In der Botanik wird der zweite Teil des Namens allgemein als „Epitheton“ bezeichnet (siehe Internationaler Code der Nomenklatur für Algen, Pilze und Pflanzen). Der wissenschaftliche Name setzt sich hier zusammen aus einer Bezeichnung für die Gattung sowie einem artspezifischen Epitheton (Epitheton specificum). Beispielsweise bezeichnet bei der Rotbuche (Fagus sylvatica) der Namensteil Fagus die Gattung, während sylvatica das Epitheton der Art ist. Die Namenszusätze bei intraspezifischen Rangstufen wie Varietät, Sorte oder Cultivar werden ebenfalls als Epitheta bezeichnet.
In der Zoologie aber wurde der Ausdruck „Epitheton“ als Bezeichnung für einen nomenklatorischen Begriff weder unter die relevanten Begriffsbezeichnungen des englischsprachigen Nomenklaturcode (ICZN Code) aufgenommen, noch ist er in dessen deutschsprachiger Entsprechung als Terminus zu finden; stattdessen taucht hier der Ausdruck „Artname“ auf.
Doch dieses Wort Artname ist – anders als sein Pendant im englischen ICZN-Code – zweideutig, ein Homonym, denn es steht sowohl für den Begriff des gesamten, aus den beiden Namensteilen für Gattung und Art bestehenden, Namens der Tierart (englisch species name oder name of a species) – beispielsweise Homo sapiens –, als auch für den Begriff des spezifizierenden zweiten Teils eines solchen Namens (englisch specific name) – in diesem Beispiel sapiens. Daher werden für letzteren Begriff die Ausdrücke, Epithetum specificum oder Epitheton specificum gelegentlich auch heute noch informell in der deutschsprachigen zoologischen Literatur verwendet.[7] Inzwischen ist der Ausdruck „Artzusatz“ gebräuchlich, um Verwechselungen zu vermeiden, ohne griechische bzw. lateinische Wörter zu verwenden.

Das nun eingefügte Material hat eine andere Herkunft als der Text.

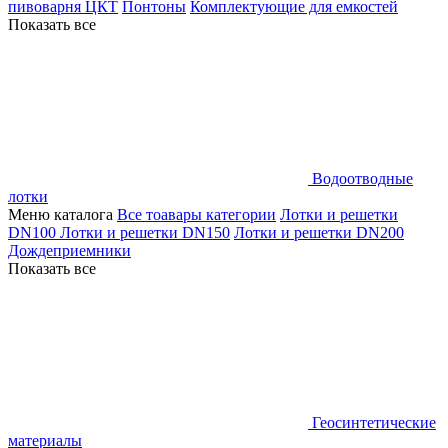
пивоварня ЦКТ
Понтоны
Комплектующие для емкостей
Показать все
Водоотводные
лотки
Меню каталога
Все тоавары категории
Лотки и решетки
DN100
Лотки и решетки DN150
Лотки и решетки DN200
Дождеприемники
Показать все
Геосинтетические
материалы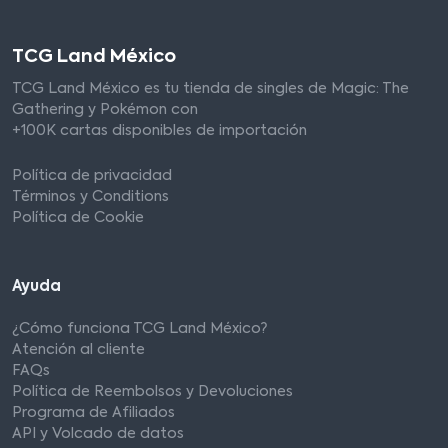
TCG Land México
TCG Land México es tu tienda de singles de Magic: The
Gathering y Pokémon con
+100K cartas disponibles de importación
Política de privacidad
Términos y Conditions
Política de Cookie
Ayuda
¿Cómo funciona TCG Land México?
Atención al cliente
FAQs
Política de Reembolsos y Devoluciones
Programa de Afiliados
API y Volcado de datos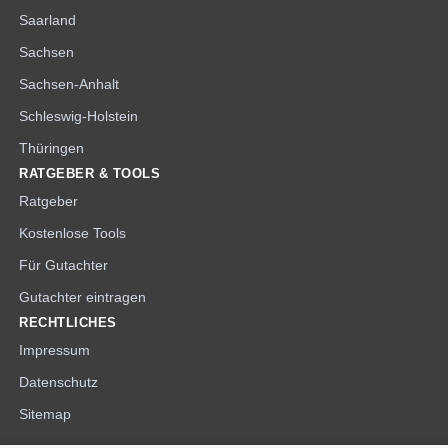
Saarland
Sachsen
Sachsen-Anhalt
Schleswig-Holstein
Thüringen
RATGEBER & TOOLS
Ratgeber
Kostenlose Tools
Für Gutachter
Gutachter eintragen
RECHTLICHES
Impressum
Datenschutz
Sitemap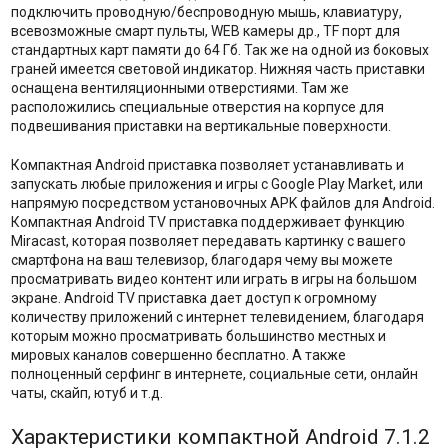
подключить проводную/беспроводную мышь, клавиатуру,
всевозможные смарт пульты, WEB камеры др., TF порт для
стандартных карт памяти до 64 Гб. Так же на одной из боковых
граней имеется световой индикатор. Нижняя часть приставки
оснащена вентиляционными отверстиями. Там же
расположились специальные отверстия на корпусе для
подвешивания приставки на вертикальные поверхности.
Компактная Android приставка позволяет устанавливать и
запускать любые приложения и игры с Google Play Market, или
напрямую посредством установочных APK файлов для Android.
Компактная Android TV приставка поддерживает функцию
Miracast, которая позволяет передавать картинку с вашего
смартфона на ваш телевизор, благодаря чему вы можете
просматривать видео контент или играть в игры на большом
экране. Android TV приставка дает доступ к огромному
количеству приложений с интернет телевидением, благодаря
которым можно просматривать большинство местных и
мировых каналов совершенно бесплатно. А также
полноценный серфинг в интернете, социальные сети, онлайн
чаты, скайп, ютуб и т.д.
Характеристики компактной Android 7.1.2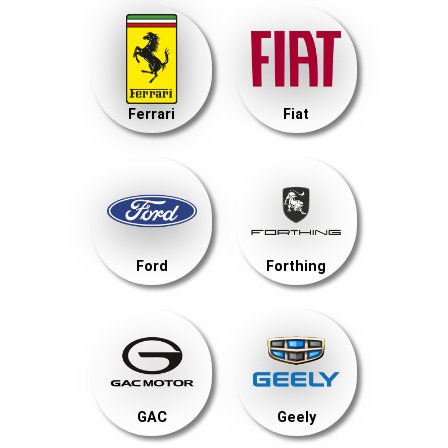
Ferrari
Fiat
Ford
Forthing
GAC
Geely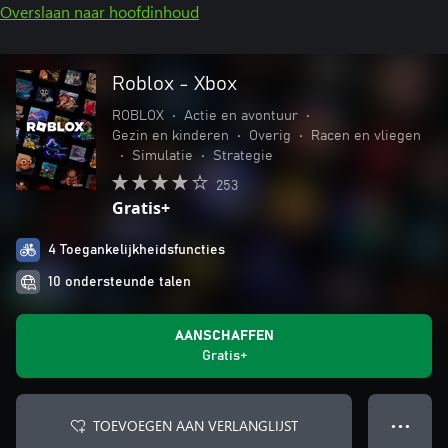
Overslaan naar hoofdinhoud
Roblox - Xbox
ROBLOX
•
Actie en avontuur
•
Gezin en kinderen
•
Overig
•
Racen en vliegen
•
Simulatie
•
Strategie
253
Gratis+
4 Toegankelijkheidsfuncties
10 ondersteunde talen
AANSCHAFFEN
Gratis+
TOEVOEGEN AAN VERLANGLIJST
● ● ●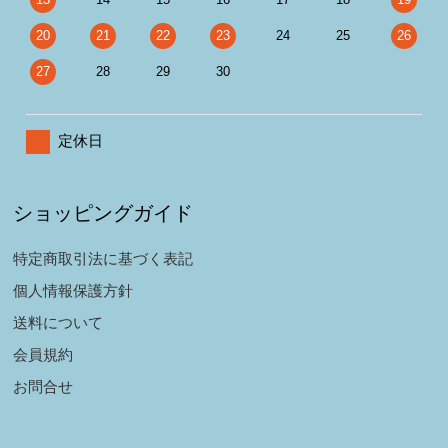
20
21
22
23
24
25
26
27
28
29
30
定休日
ショッピングガイド
特定商取引法に基づく表記
個人情報保護方針
送料について
会員規約
お問合せ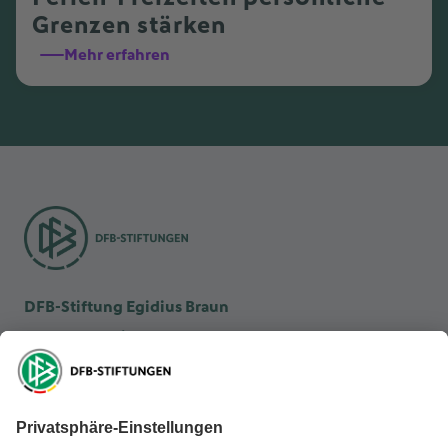
Grenzen stärken
Mehr erfahren
DFB-Stiftung Egidius Braun
DFB-Kulturstiftung
DFB-Stiftung Sepp Herberger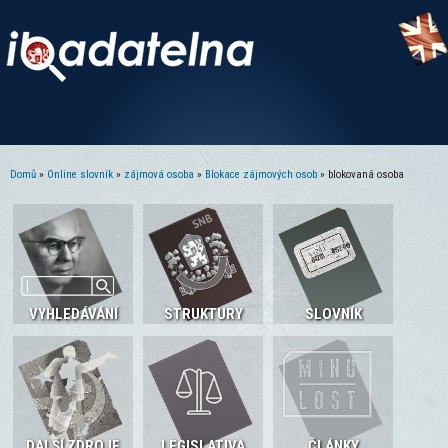
Domů
»
Online slovník
»
zájmová osoba
»
Blokace zájmových osob
» blokovaná osoba
Jste zde
VYHLEDÁVÁNÍ
STRUKTURY
SLOVNÍK
DALŠÍ ZDROJE
LEGISLATIVA
ČLÁNKY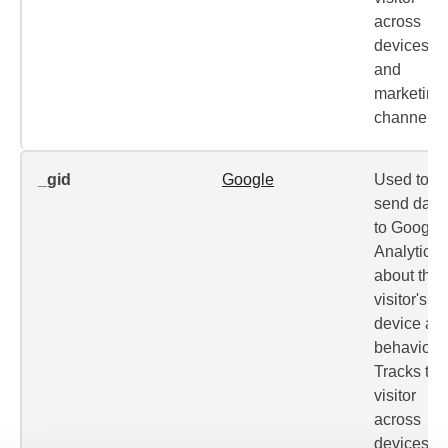
across
devices
and
marketing
channels.
_gid
Google
Used to
send data
to Google
Analytics
about the
visitor's
device an
behavior.
Tracks the
visitor
across
devices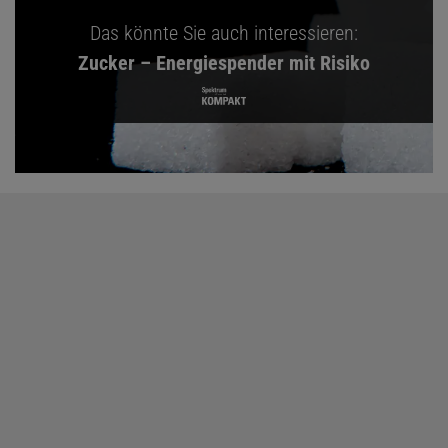
Das könnte Sie auch interessieren:
Zucker – Energiespender mit Risiko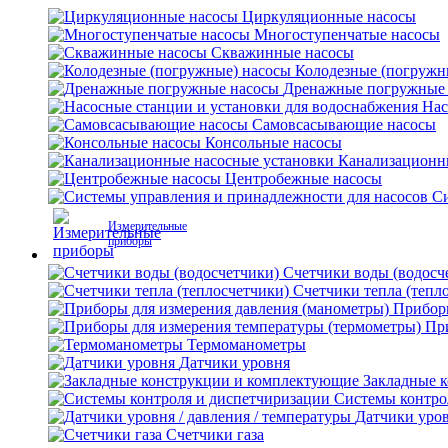
Циркуляционные насосы
Многоступенчатые насосы
Скважинные насосы
Колодезные (погружн
Дренажные погружные
Нас
Самовсасывающие насосы
Консольные насосы
Канализационн
Центробежные насосы
Си
Измерительные
приборы
Счетчики воды (водосч
Счетчики тепла (тепл
Приборы
Пр
Термоманометры
Датчики уровня
Закладные 
Системы контро
Датчики уров
Счетчики газа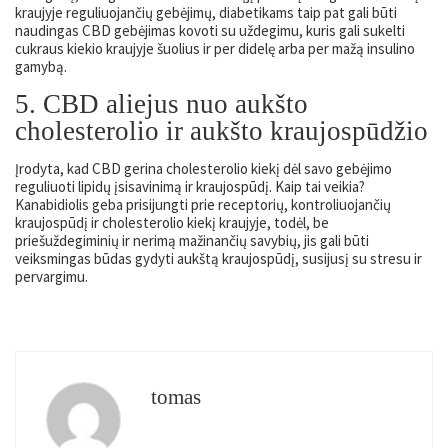
kraujyje reguliuojančių gebėjimų, diabetikams taip pat gali būti
naudingas CBD gebėjimas kovoti su uždegimu, kuris gali sukelti
cukraus kiekio kraujyje šuolius ir per didelę arba per mažą insulino
gamybą.
5. CBD aliejus nuo aukšto
cholesterolio ir aukšto kraujospūdžio
Įrodyta, kad CBD gerina cholesterolio kiekį dėl savo gebėjimo
reguliuoti lipidų įsisavinimą ir kraujospūdį. Kaip tai veikia?
Kanabidiolis geba prisijungti prie receptorių, kontroliuojančių
kraujospūdį ir cholesterolio kiekį kraujyje, todėl, be
priešuždegiminių ir nerimą mažinančių savybių, jis gali būti
veiksmingas būdas gydyti aukštą kraujospūdį, susijusį su stresu ir
pervargimu.
tomas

In der Virologie ist das International Committee on Taxonomy of Viruses (ICTV) die autoritative Instanz für die Namensgebung der Virustaxa. Nach den Ergebnissen der Ratifizierungsabstimmung des ICTV im März 2021 ist seitdem eine zweiteilige binäre Nomenklatur die Norm für die Benennung von Virusspezies – eine Praxis, die gelegentlich auch schon früher Anwendung fand. Im binären Format ist das zweite Element, genannt Art-Epitheton (engl. species epithet), in sehr freier Form wählbar. Es kann beispielsweise im traditionellen Format angegeben werden als ein latinisiertes Wort in Kleinbuchstaben (wie z. B. bei Vesiculovirus indiana), oder als eine Kombination aus Groß- und Kleinbuchstaben und Zahlen (wie z. B. bei Triavirus phi2958PVL), diakritische Zeichen und Ligaturen sind nicht erlaubt.[8]